[Exercise data — start]

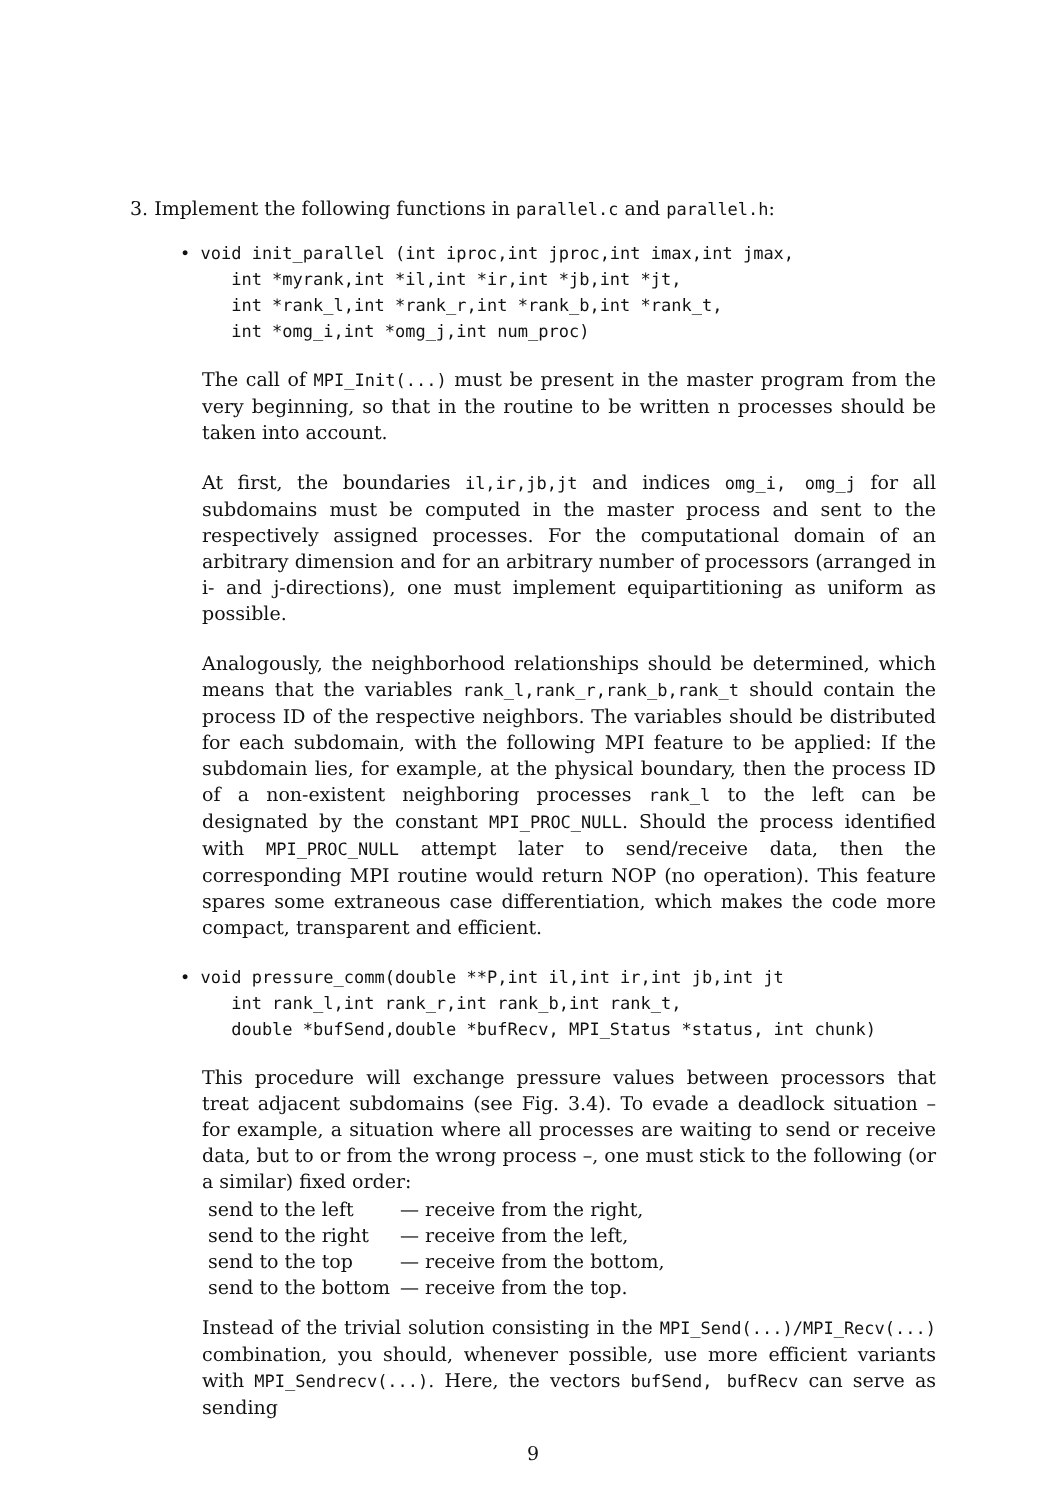3. Implement the following functions in parallel.c and parallel.h:
• void init_parallel (int iproc,int jproc,int imax,int jmax, int *myrank,int *il,int *ir,int *jb,int *jt, int *rank_l,int *rank_r,int *rank_b,int *rank_t, int *omg_i,int *omg_j,int num_proc)
The call of MPI_Init(...) must be present in the master program from the very beginning, so that in the routine to be written n processes should be taken into account.
At first, the boundaries il,ir,jb,jt and indices omg_i, omg_j for all subdomains must be computed in the master process and sent to the respectively assigned processes. For the computational domain of an arbitrary dimension and for an arbitrary number of processors (arranged in i- and j-directions), one must implement equipartitioning as uniform as possible.
Analogously, the neighborhood relationships should be determined, which means that the variables rank_l,rank_r,rank_b,rank_t should contain the process ID of the respective neighbors. The variables should be distributed for each subdomain, with the following MPI feature to be applied: If the subdomain lies, for example, at the physical boundary, then the process ID of a non-existent neighboring processes rank_l to the left can be designated by the constant MPI_PROC_NULL. Should the process identified with MPI_PROC_NULL attempt later to send/receive data, then the corresponding MPI routine would return NOP (no operation). This feature spares some extraneous case differentiation, which makes the code more compact, transparent and efficient.
• void pressure_comm(double **P,int il,int ir,int jb,int jt int rank_l,int rank_r,int rank_b,int rank_t, double *bufSend,double *bufRecv, MPI_Status *status, int chunk)
This procedure will exchange pressure values between processors that treat adjacent subdomains (see Fig. 3.4). To evade a deadlock situation – for example, a situation where all processes are waiting to send or receive data, but to or from the wrong process –, one must stick to the following (or a similar) fixed order:
| send to the left | — receive from the right, |
| send to the right | — receive from the left, |
| send to the top | — receive from the bottom, |
| send to the bottom | — receive from the top. |
Instead of the trivial solution consisting in the MPI_Send(...)/MPI_Recv(...) combination, you should, whenever possible, use more efficient variants with MPI_Sendrecv(...). Here, the vectors bufSend, bufRecv can serve as sending
9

[Exercise data — finish]

> **What the exercise asks**
One stretch of the lines above is wanted, from the line that contains "The call of" through the line that contains "This procedure will". Output it exactly.

> **Answer for this exercise**
The call of MPI_Init(...) must be present in the master program from the very beginning, so that in the routine to be written n processes should be taken into account.
At first, the boundaries il,ir,jb,jt and indices omg_i, omg_j for all subdomains must be computed in the master process and sent to the respectively assigned processes. For the computational domain of an arbitrary dimension and for an arbitrary number of processors (arranged in i- and j-directions), one must implement equipartitioning as uniform as possible.
Analogously, the neighborhood relationships should be determined, which means that the variables rank_l,rank_r,rank_b,rank_t should contain the process ID of the respective neighbors. The variables should be distributed for each subdomain, with the following MPI feature to be applied: If the subdomain lies, for example, at the physical boundary, then the process ID of a non-existent neighboring processes rank_l to the left can be designated by the constant MPI_PROC_NULL. Should the process identified with MPI_PROC_NULL attempt later to send/receive data, then the corresponding MPI routine would return NOP (no operation). This feature spares some extraneous case differentiation, which makes the code more compact, transparent and efficient.
• void pressure_comm(double **P,int il,int ir,int jb,int jt int rank_l,int rank_r,int rank_b,int rank_t, double *bufSend,double *bufRecv, MPI_Status *status, int chunk)
This procedure will exchange pressure values between processors that treat adjacent subdomains (see Fig. 3.4). To evade a deadlock situation – for example, a situation where all processes are waiting to send or receive data, but to or from the wrong process –, one must stick to the following (or a similar) fixed order:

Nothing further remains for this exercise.